Yes, it is wrong as `man 5 named.conf` shows this syntax:
>           controls {
>                inet ( ipv4_address | ipv6_address | * )
>                     [ port ( integer | * ) ]
>                     allow { address_match_element; ... }
>                     [ keys { string; ... } ];
>                unix unsupported; // not implemented
>           };

It configures a IPvX control channel; the allow rule directly belongs to this channel and not to all controls.

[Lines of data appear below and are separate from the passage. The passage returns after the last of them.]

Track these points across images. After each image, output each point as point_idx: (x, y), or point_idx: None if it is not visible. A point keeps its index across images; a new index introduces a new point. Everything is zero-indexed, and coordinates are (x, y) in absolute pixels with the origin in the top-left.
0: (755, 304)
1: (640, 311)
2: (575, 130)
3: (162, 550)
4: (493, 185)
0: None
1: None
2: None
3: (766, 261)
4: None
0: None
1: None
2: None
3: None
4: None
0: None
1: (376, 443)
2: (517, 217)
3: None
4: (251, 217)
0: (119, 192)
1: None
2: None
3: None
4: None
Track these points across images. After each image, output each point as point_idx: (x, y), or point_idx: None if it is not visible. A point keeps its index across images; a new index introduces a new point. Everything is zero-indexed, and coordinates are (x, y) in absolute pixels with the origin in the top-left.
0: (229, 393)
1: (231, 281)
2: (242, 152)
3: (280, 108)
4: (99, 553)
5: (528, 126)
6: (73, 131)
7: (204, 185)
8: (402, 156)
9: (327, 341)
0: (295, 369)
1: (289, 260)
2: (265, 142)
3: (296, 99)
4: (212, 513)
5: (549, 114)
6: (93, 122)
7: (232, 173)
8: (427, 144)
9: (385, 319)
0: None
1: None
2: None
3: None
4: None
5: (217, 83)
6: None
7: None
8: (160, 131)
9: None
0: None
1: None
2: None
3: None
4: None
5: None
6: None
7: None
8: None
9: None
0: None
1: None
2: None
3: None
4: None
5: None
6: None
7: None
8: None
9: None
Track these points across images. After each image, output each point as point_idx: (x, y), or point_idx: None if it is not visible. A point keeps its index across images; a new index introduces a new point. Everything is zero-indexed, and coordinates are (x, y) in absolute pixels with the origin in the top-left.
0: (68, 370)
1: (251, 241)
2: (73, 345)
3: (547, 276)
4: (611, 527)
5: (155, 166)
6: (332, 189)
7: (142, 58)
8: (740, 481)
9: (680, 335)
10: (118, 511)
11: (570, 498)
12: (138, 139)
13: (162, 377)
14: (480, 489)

So *no* semicolon there.
The formatting in our UCR template may be confusing.
Comment 4 Philipp Hahn univentionstaff 2018-05-30 12:28:43 CEST
[4.3-0] 80bca0661e Bug #46206 DNS: Fix wait_for_dns
 services/univention-bind/90univention-bind-post.inst | 4 ++--
 services/univention-bind/debian/changelog            | 6 ++++++
 2 files changed, 8 insertions(+), 2 deletions(-)

Package: univention-bind
Version: 12.0.1-4A~4.3.0.201805301225
Branch: ucs_4.3-0
Scope: errata4.3-0

[4.3-0] 68cfe2a268 Bug #46206 DNS: Fix wait_for_dns YAML
 doc/errata/staging/univention-bind.yaml | 4 ++--
 1 file changed, 2 insertions(+), 2 deletions(-)
Comment 5 Jürn Brodersen univentionstaff 2018-05-31 16:50:04 CEST
What I tested:
Forced execution of joinscript -> OK
Forced execution of joinscript with broken resolv.conf -> OK
Forced execution of joinscript with stopped bind -> OK
Forced execution of joinscript with self as dns/forwarder -> OK

YAML -> OK

The joinscript version wasn't changed, is that ok? I don't think that is a problem since these were setup problems anyways.

Everything else is good.

Reopened because of the joinscript version. Just set the bug to resolved again if that is no problem.
Comment 6 Philipp Hahn univentionstaff 2018-06-01 14:03:17 CEST
(In reply to Jürn Brodersen from comment #5)
> The joinscript version wasn't changed, is that ok? I don't think that is a
> problem since these were setup problems anyways.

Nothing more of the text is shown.